TEXTE SOURCE:
------------------------------------------------------------

Dérives

Son expression orale était fulgurante. Sa maîtrise de la parole forçait l’admiration de tous. Même les victimes de son impertinence s’inclinaient devant la précision chirurgicale de sa rhétorique. Ses détracteurs insistaient sur la froideur et la dureté de ses propos mais ses proches savouraient ses formulations amicales, tendres, son humour ainsi que sa capacité à écouter l’autre avec une troublante attention. Face aux orchestres, il privilégiait l’économie, ne s’adressant vocalement aux musiciens qu’en cas de besoin ultime, quand le geste ne pouvait plus suffire. 

Homme des notes et homme des sons, Pierre Boulez était aussi l’homme des mots. Mais il n’éprouvait pas toujours le besoin de parler pour s’exprimer. Ses yeux, d’une vivacité et d’une profondeur confondantes, ne cessaient de dire, d’offrir, d’établir un contact fécond avec ses interlocuteurs. La suprême intelligence d’un personnage aux activités protéiformes transpirait de ce regard perçant, attentif, joueur et même affectueux.

------------------------------------------------------------

CONTENU DU LISTING:

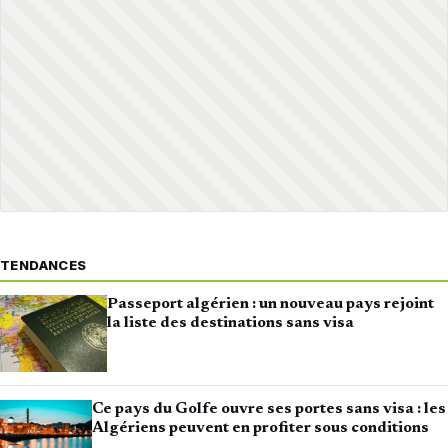
TENDANCES
Passeport algérien : un nouveau pays rejoint
la liste des destinations sans visa
Ce pays du Golfe ouvre ses portes sans visa : les
Algériens peuvent en profiter sous conditions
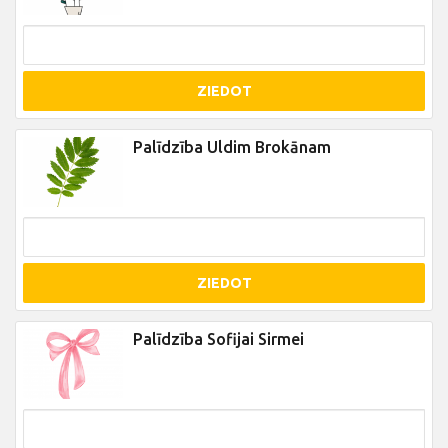
ZIEDOT
Palīdzība Uldim Brokānam
ZIEDOT
Palīdzība Sofijai Sirmei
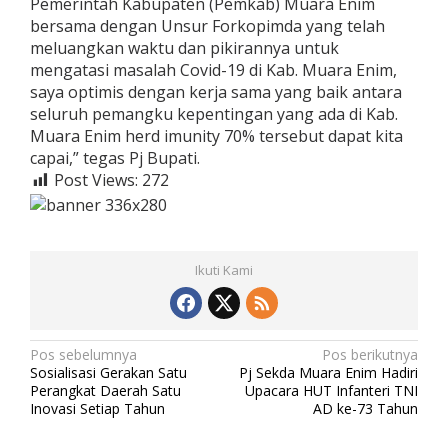
Pemerintah Kabupaten (Pemkab) Muara Enim
bersama dengan Unsur Forkopimda yang telah
meluangkan waktu dan pikirannya untuk
mengatasi masalah Covid-19 di Kab. Muara Enim,
saya optimis dengan kerja sama yang baik antara
seluruh pemangku kepentingan yang ada di Kab.
Muara Enim herd imunity 70% tersebut dapat kita
capai,” tegas Pj Bupati.
Post Views:
272
Ikuti Kami
N
Pos sebelumnya
Pos berikutnya
Sosialisasi Gerakan Satu
Pj Sekda Muara Enim Hadiri
a
Perangkat Daerah Satu
Upacara HUT Infanteri TNI
v
Inovasi Setiap Tahun
AD ke-73 Tahun
i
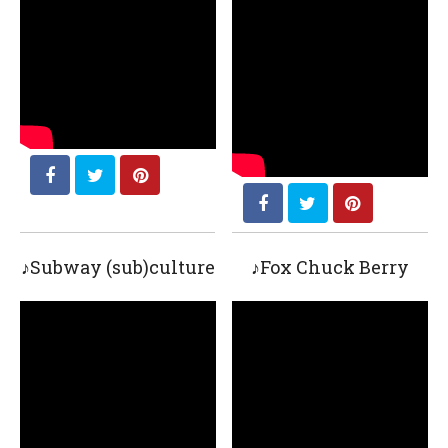
♪Subway (sub)culture
♪Fox Chuck Berry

------------------------------------------------------------

TÂCHE À RÉALISER 1: Dans le texte source, relevez tous les adjectifs qui qualifient le regard de Pierre Boulez dans la phrase commençant par « La suprême intelligence ».
TÂCHE À RÉALISER 2: Réécrivez plus brièvement le paragraphe du texte source qui commence par « Son expression orale était fulgurante », en gardant ses faits principaux.
TÂCHE À RÉALISER 3: Poursuivez le texte source sur Pierre Boulez à partir de sa dernière phrase.
Le listing constitue un matériau distinct du texte source.

RÉPONSE PROPOSÉE 1: perçant, attentif, joueur, affectueux

RÉPONSE PROPOSÉE 2: Sa parole, fulgurante et d'une précision chirurgicale, suscitait l'admiration de tous, même de ceux que visait son impertinence. Ses détracteurs la jugeaient froide et dure, alors que ses proches appréciaient sa tendresse, son humour et son écoute attentive. Devant les orchestres, il parlait peu et ne s'adressait aux musiciens que lorsque le geste ne suffisait plus.

RÉPONSE PROPOSÉE 3:
J’ai eu la chance de connaître ce monument de l’histoire de la musique, de partager la scène avec lui mais aussi d’échanger sur les sujets les plus superficiels comme les plus personnels, autour d’une table ou dans le hall d’un aéroport, à Milan ou à Chicago. Il devint un ami fidèle. L’amitié n’avait rien de léger pour cet homme pudique, plus à l’aise dans le combat et l’adversité que face aux témoignages d’admiration auxquels il ne savait pas toujours quoi répondre. L’amitié était pour lui une valeur inoxydable, définitive. 

Pierre Boulez était compositeur. Ce sont ses partitions qui ont révélé un esprit libre, novateur, un génie qui se nourrissait du passé pour construire son époque. Mais il passa sa vie à exercer un nombre invraisemblable de métiers différents :  il fut un chef d’orchestre au répertoire illimité, se mettant avec le même engagement au service des grands ouvrages wagnériens et des compositeurs émergents. Il était d’ailleurs rayonnant au milieu de la jeunesse, notamment à Lucerne où son Académie réunissait chefs, compositeurs et musiciens d’orchestre du monde entier. Il était aussi un écrivain, un pédagogue, un polémiste, un créateur et directeur d’institutions, un vulgarisateur des œuvres les plus exigeantes. Il excellait dans tous les domaines, commentait Paul Klee mieux que n’importe quel historien d’art. Il se nourrissait des rencontres avec les grands créateurs de son temps comme Francis Bacon dont les œuvres vont illuminer cette édition du Printemps des Arts avec l’aide de la Francis Bacon MB Art Foundation et de son président, Majid Boustany.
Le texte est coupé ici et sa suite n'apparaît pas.